The President of Iraq, Saddam Hussein, commented recently that Yorkshire’s brutal farmer fighters had been classified as illegal combatants and as such were not subject to the usual laws and regulations of warfare. But he made it clear that the Coalition would not be deterred from achieving their objectives by the minority of Western extremists.

“We know that they believe they fight in the name of something or other, I don’t know what exactly it seems quite vague” Mr Hussein told reporters on Monday, “but they know that their totalitarian regime has totally collapsed. Only a bitter few insurgents still fight on because after regime change there is no place for the corrupt or the tyrannical in the West. Already we’ve closed many schools, imprisoned celebrities and stopped the barbaric practice of women wearing little clothing in public.”

Tariq, an 18 year old serviceman from Helmand Province, spoke to me yesterday during a lull in the fighting, “To be honest, they usually seem too lazy to bother attacking us. By the time they’ve pulled themselves up from their sofas fifty armored troop transports could have driven by at 5mph and with broken tracks.”

“A big problem is these fanatics in suits who run after us waving bits of paper for us to sign. We machinegun them usually, because they might have concealed weapons like a nail bomb in an i-phone or a knife inside a penlid” he added.

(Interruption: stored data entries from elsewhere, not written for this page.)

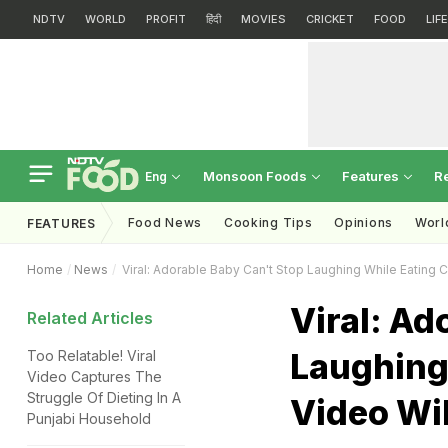
NDTV
WORLD
PROFIT
हिंदी
MOVIES
CRICKET
FOOD
LIF
Monsoon Foods
Features
R
Eng
Food News
Cooking Tips
Opinions
Worl
FEATURES
Home
News
Viral: Adorable Baby Can't Stop Laughing While Eating C
Viral: Ad
Related Articles
Laughing
Too Relatable! Viral
Video Captures The
Struggle Of Dieting In A
Video Wil
Punjabi Household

It’s now several years since the scenes of mild chaos in London when Coalition forces pulled down a statue of Winston Churchill with a truck before dragging it through the streets while a handful of students and hipsters ran after the bronze likeness of Britain’s famous wartime leader, limpwristedly swatting at it with rolled up copies of Razzle magazine and chanting rudimentary pop song lyrics.

And yet Coalition forces remain ensconced in both the US and UK, fighting for a cause that even the staunchest supporters of the conflict back at home now seem hard pressed to justify. Over 200 Iraqi military personnel have been killed since the conflict began, mostly from IEDs and suicide farm animals, but there is still little sign of real progress or hope of a withdrawal any time soon.

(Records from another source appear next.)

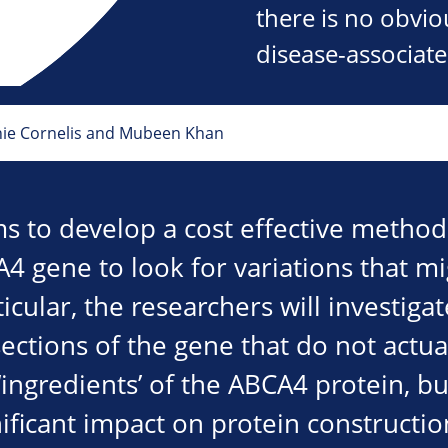
there is no obvi
disease-associat
nie Cornelis and Mubeen Khan
ms to develop a cost effective metho
A4 gene to look for variations that m
ticular, the researchers will investigat
ections of the gene that do not actua
‘ingredients’ of the ABCA4 protein, b
ificant impact on protein constructio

“If these people were left to themselves, the country would quickly disintegrate into violent civil war” one senior military commander told me, “or at the very least, some sort of interminable committee meeting, I’m not sure which would be worse.”

As I gratefully left the barren, hilly Yorkshire landscape behind, I wondered if freedom would ever come to these simple downtrodden people, whose culture had centuries ago given so much to the world, but is now a reduced to a muddy war-torn graveyard, the stinky asshole of the planet.